Return of the Cyberpunk

10 September 2004



William Gibson’s Career Recovers with Pattern Recognition

Perhaps, it was enough that Canadian writer William Gibson gave the world the term “cyberspace” in his novelette Burning Chrome. His early works were a breath of fresh air in science fiction, and his fellow cyberpunk writers (Bruce Sterling, Rudy Rucker, Walter Jon Williams, etc.) created a sub-genre every bit as exciting and visionary as the greats of the 1950s. Then, his work wandered from its previous quality: Virtual Light, Idoru, and All Tomorrow’s Parties just weren’t as good. Mr. Gibson, though, has revived his craft and vision with Pattern Recognition.

Even in his weaker books, Mr. Gibson’s writing style has resembled the staccato of a machine gun or a teletype (horrible anachronistic though the comparison is), the literary equivalent ofchannel surfing. The first sentence is, frankly, just beautiful: “Five hour's New York jet lag and Cayce Pollard wakes in Camden Town to the dire and ever-circling wolves of disrupted circadian rhythm.” Read aloud, the words border on poetry.

Cayce Pollard is a “coolhunter,” a front-line marketer whose job is to find the next “big thing” so it can be commoditized. Although in reality that is evil and those who do it are equally bad, in the reality of Gibson’s world circa summer 2002, she’s likable, sane, decent but suffers from an allergy to brands. Logos, slogans and such make her physically sick. If only that were an adaptive trait . . . .

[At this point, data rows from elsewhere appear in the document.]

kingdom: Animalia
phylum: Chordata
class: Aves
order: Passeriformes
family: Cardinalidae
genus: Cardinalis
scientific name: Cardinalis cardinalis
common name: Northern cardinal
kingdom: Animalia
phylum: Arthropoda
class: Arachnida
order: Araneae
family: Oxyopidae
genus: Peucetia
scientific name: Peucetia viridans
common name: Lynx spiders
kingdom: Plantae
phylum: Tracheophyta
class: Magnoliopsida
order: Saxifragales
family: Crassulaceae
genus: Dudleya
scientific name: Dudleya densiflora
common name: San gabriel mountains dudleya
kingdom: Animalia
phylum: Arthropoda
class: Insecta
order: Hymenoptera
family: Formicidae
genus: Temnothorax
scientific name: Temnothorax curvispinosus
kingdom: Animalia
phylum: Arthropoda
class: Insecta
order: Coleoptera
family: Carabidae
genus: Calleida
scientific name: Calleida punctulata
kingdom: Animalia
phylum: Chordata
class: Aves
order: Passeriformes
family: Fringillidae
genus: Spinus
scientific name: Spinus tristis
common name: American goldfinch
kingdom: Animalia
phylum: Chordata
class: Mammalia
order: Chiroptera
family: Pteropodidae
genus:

The story revolves around fragments of film circulating on the internet, the “footageheads” who obsess about it, and the Russian Mafia. Mr. Gibson’s telling of it is better than the narration of his previous three novels, and the story is stronger as well. But the world has caught up to Mr. Gibson technologically. In the days of Neuromancer, the internet was barely understood, and e-mail far less common. His vision is less staggering because so much of what he foresaw is commonplace now. The gobsmacked and stunned feeling one got from the first reading of the short story “Johnny Mnemonic” can’t be replicated.

That is not Mr. Gibson’s fault, and Pattern Recognition, had it come out fifteen years ago, could possibly have resulting in that same literary, creative rush. As it is, it’s a fine read, and a joy to see that a talent has rediscovered his abilities.